Enfin, il va sans dire qu’à partir du moment où le graffiti a été identifié comme sujet de mémoire, l’espace urbain nous est apparu sous un nouveau jour. Naturellement,

notre regard se rivait sur tous les tags qui croisaient notre chemin, que ce soit pour les déchiffrer, pour analyser le chemin emprunté par un graffeur ou une graffeuse (par les apparitions successives du même tag sur une même rue), pour identifier les tags de différentes personnes effectuées au même moment (par la proximité physique et stylistique des tags sur la surface) … Que ce soit dans les ruelles, le métro, les plus petites rues de quartier ou les grandes artères montréalaises, nous cherchions à vérifier les informations qui nous avaient été parvenues par la recherche documentaire et par les discussions plus ou moins informelles sur le graffiti avec notre entourage.
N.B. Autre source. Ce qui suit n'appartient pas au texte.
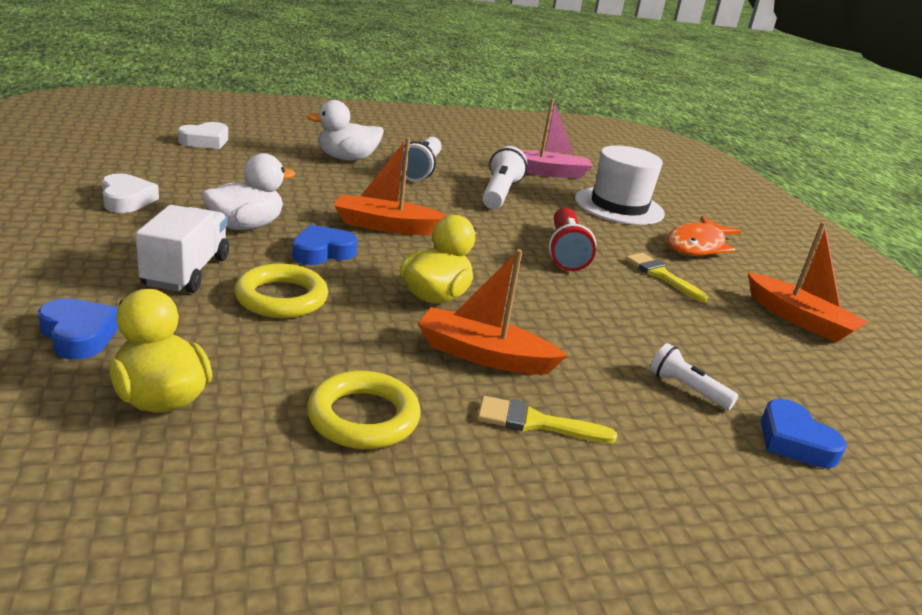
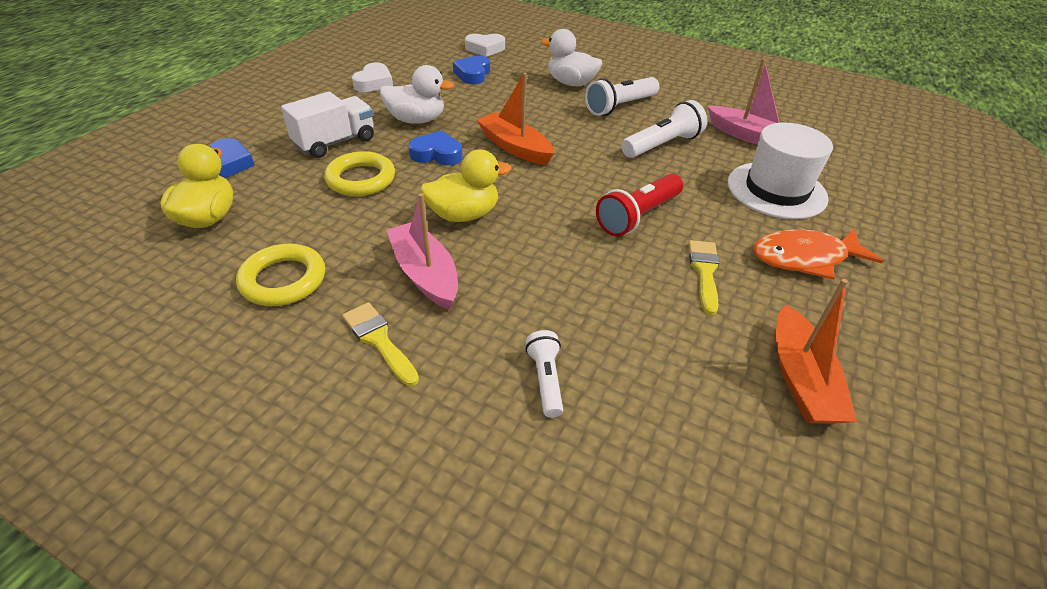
camera: 45 degrees right, 15 degrees up
orange boat [418,249,568,374] -> pink boat [386,193,458,310]
blue heart [761,399,847,468] -> blue heart moved to [453,56,490,84]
C’est ainsi que nous avons constaté le dynamisme de la sous-culture (par l’apparition régulière de nouveaux graffitis dans des quartiers donnés), que certaines surfaces, comme les portes, étaient davantage utilisées pour des tags et d’autres, comme les toits, pour des throw-ups de plus grande envergure et que certains writers avaient une tendance plus marquée à repasser (ou à « crosser ») les murales des autres. D’une manière similaire à l’observation de l’activité d’utilisateurs-graffeurs sur les réseaux sociaux, l’observation des surfaces montréalaises nous a permis de nous familiariser avec les espaces du graffiti et ses usagers et usagères, contribuant autant à préparer notre accès au terrain qu’à élargir le travail de recherche.